Una vecchia vicenda che riguarda il «contrasto» tra articolazioni diverse della ricerca archeologica, come Soprintendenze e Università, torna ad affacciarsi con una polemica che scoppia proprio in Puglia. Il soprintendente all’Archeologia, belle arti e paesaggio per le province di Brindisi, Lecce e Taranto, Antonio Zunno, ha emanato un controverso atto di indirizzo che impone agli archeologi universitari di sottoporre le informazioni sulle attività di scavo destinate ai media, al controllo preventivo della istituzione da lui presieduta. Questi ultimi potrebbero persino cassare contenuti ritenuti non opportuni. In caso di inadempienza, la concessione dello scavo in questione potrebbe addirittura essere ritirata.
Il provvedimento
Una disposizione che, secondo Zunno, serve a tutelare l’integrità dei siti da eventuali «saccheggi», ma l’indicazione ha provocato la piccata risposta degli accademici pugliesi in una lettera della giunta della Federazione delle Consulte universitarie di archeologia, presieduta da Giuliano Volpe: «Colpisce nel testo della Soprintendenza la velata accusa nei confronti dei concessionari universitari di essere quasi degli oggettivi alleati degli scavatori clandestini, come se con l’attività di comunicazione pubblica informassero questi ultimi della presenza di un sito archeologico».
La contestazione
«Chiunque conosca il drammatico problema dello scavo clandestino – prosegue la lettera – sa bene che chi svolge tale azione illegale non ha certo bisogno di un articolo su un quotidiano o di un post su Facebook per conoscere un sito archeologico e che al contrario proprio un’attiva azione di comunicazione e sensibilizzazione della pubblica opinione, oltre a costituire un dovere etico, rappresenta lo strumento migliore di contrasto attraverso la crescita della tutela sociale».

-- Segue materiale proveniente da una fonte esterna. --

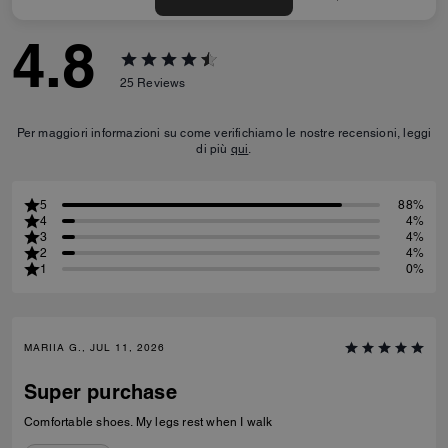
4.8
25
Reviews
Per maggiori informazioni su come verifichiamo le nostre recensioni, leggi
di più
qui
.
5
88%
4
4%
3
4%
2
4%
1
0%
MARIIA G., JUL 11, 2026
Super purchase
Comfortable shoes. My legs rest when I walk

In sostanza, i cittadini consapevoli dell’importanza del patrimonio culturale, lo sentiranno come un bene proprio, da difendere contro gli attacchi dei clandestini, magari informando tempestivamente le forze dell’ordine di un blitz dei «tombaroli».
L’atto del Soprintendente appare quasi un eccesso di zelo nei confronti di una categoria come quella degli archeologi che sono già naturalmente portati alla riservatezza sulle attività di scavo. D’altra parte, come sanno i giornalisti che hanno costanti rapporti con chi fa ricerca archeologica, esiste un vincolo inviolabile a non rivelare la collocazione di un sito promettente: si parlerà delle potenzialità della scoperta ma il luogo verrà rilevato solo dopo la messe in sicurezza dei reperti.
E, comunque, i «tombaroli» conoscono già le zone dove compiere le proprie razzie: l’atto di indirizzo sembra quasi la proverbiale chiusura del recinto dopo la fuga dei buoi.